Synopsis van nr. 2
In een band met notities van achttiende-eeuwse geschiedenisliefhebbers vonden we een originele brief terug aan kan. G. D. de Azevedo, proost van het collegiaal kapittel van O.L.Vrouw-over-de-Dijle te Mechelen en schrijver van o.a. de Historische saemenspraeke en de chronycke van Mechelen. Afzender was de Leuvense kanunnik Otto Henricus de Launoy, slechts bekend van twee hagiografische werkjes. Beide waren bibliofiele verzamelaars.
Hij schrijft over het magere resultaat op de verkoopdag van de boeken van graaf Cobenzl, omdat ze te duur waren. Hij had wél de Didaci Saavedræ Symbola Christinao-Politica meegebracht en blijkbaar waren beide heren van plan om de emblemen erin te gaan vergelijken met die in de Imago primi saeculi, 9 jaar vóór Saavedra's Brusselse editie gedrukt.

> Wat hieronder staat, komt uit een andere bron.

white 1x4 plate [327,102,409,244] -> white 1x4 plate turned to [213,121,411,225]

We horen verder over de begrafenis van zijn collega-kanunnik prof. Jean Pierre Sauvage, die aan de Leuvense Artes-faculteit de belangen van de in 1755 opgerichte School voor Experimentele Fysika behartigd had.

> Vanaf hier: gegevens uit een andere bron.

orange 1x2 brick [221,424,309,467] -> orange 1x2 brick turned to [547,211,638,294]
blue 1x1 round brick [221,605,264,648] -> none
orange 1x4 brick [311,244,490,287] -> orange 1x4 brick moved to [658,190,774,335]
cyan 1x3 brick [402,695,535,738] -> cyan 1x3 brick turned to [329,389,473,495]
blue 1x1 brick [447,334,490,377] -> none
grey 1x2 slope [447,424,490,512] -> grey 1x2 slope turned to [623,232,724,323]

Misschien het belangrijkste zijn zijn ontboezemingen “Van onsen anderen Confrêer”. Dit moet slaan op het drama van de gevangenzetting van een andere professor, kan. Jean-Noël Paquot, vooral bekend van zijn Mémoires pour servir à l'histoire littéraire (...) en valselijk beschuldigd van zware zedenfeiten. Van zijn collega vernemen we niet veel extra feiten, maar wel de geruchten.